Aí aconteceu a final de 1977 entre Ponte Preta e Corinthians, no Morumbi. Terceiro jogo, decisivo, 23 anos de fila do Timão, estádio lotadíssimo.
Todos sabem o resultado. Não tínhamos laptop, quer dizer, “ordenador de colo”, desculpe a falha Aldo, e corri para a redação que estava particularmentre agitada, a cidade em festa com a conquista do clube (club), quer dizer do time (team), quer dizer da equipe (também não pode é galicismo autêntico), quer dizer, porra, do Timão, que iria durar até a madrugada.
Sentei-me e escrevi:
“Segundo tempo e o Morumbi era todo emoção. Um grito engasgado há décadas na garganta de 70, 80, 100 mil pessoas. Foi quando depois de um bate e rebate na área da Ponte Preta, a bola sobrou para Basílio. Ele pegou de primeira, com o pé direito, sem chance para o goleiro Carlos. A bola estufou as redes. A torcida pôs-se de pé e gritou uníssona:
“Tento, tento, tento!”
Quatro ou cinco colegas estavam atrás de mim, vendo-me escrever e ao lerrem, arrebentaram em um riso, também uníssono. Toda a redação veio ver do que se tratava e leu aquelas poucas linhas. Os risos aumentaram.

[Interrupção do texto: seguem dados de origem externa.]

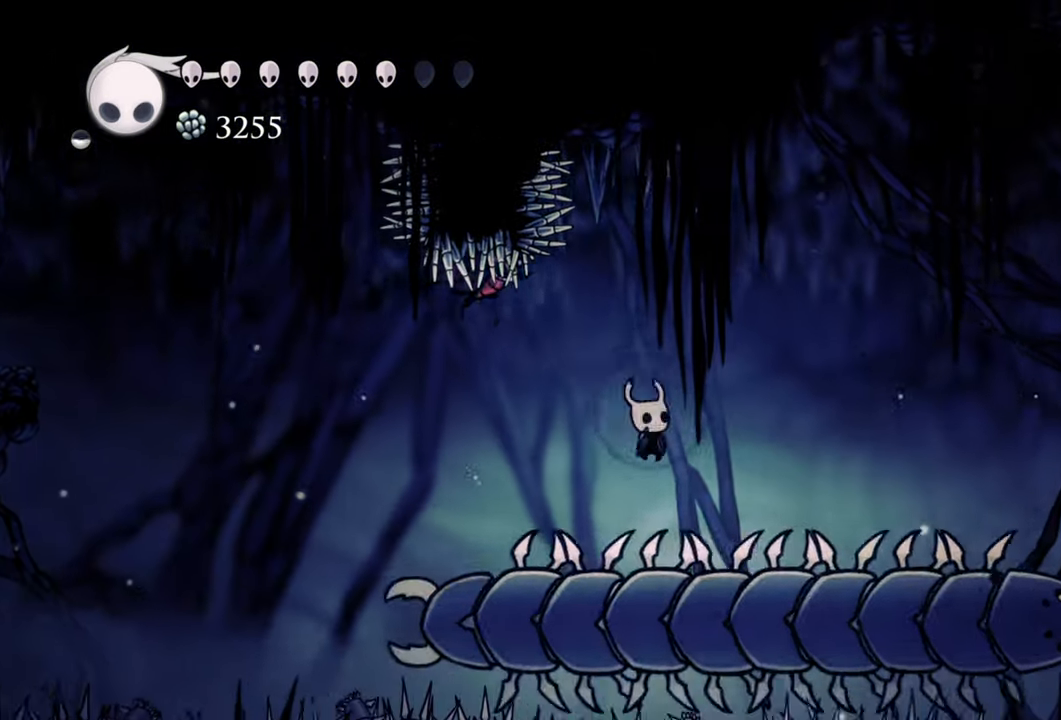
{"buttons": ["R2", "DPAD_DOWN", "DPAD_RIGHT"], "events": [[40, "X", "down"], [160, "X", "up"], [460, "R2", "down"]]}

O Secretário de Redação nunca mais encheu o saco.
Em Tempo:
Prezado Aldo, que passará a fazer parte de nosso corpo de colaboradores: esta coluna é uma prova (mais uma) da total democracia e da liberdade deste Site (perdão, mas escrever Sítio é só para energúmeno).
E você é uma pessoa que tem tudo para dedicar sua energia e capacidade para ajudar este país com leis mais pertinentes com nossas necessidades.
Tchau!. Ou melhor: até mais ver, porque tchau é um italianismo.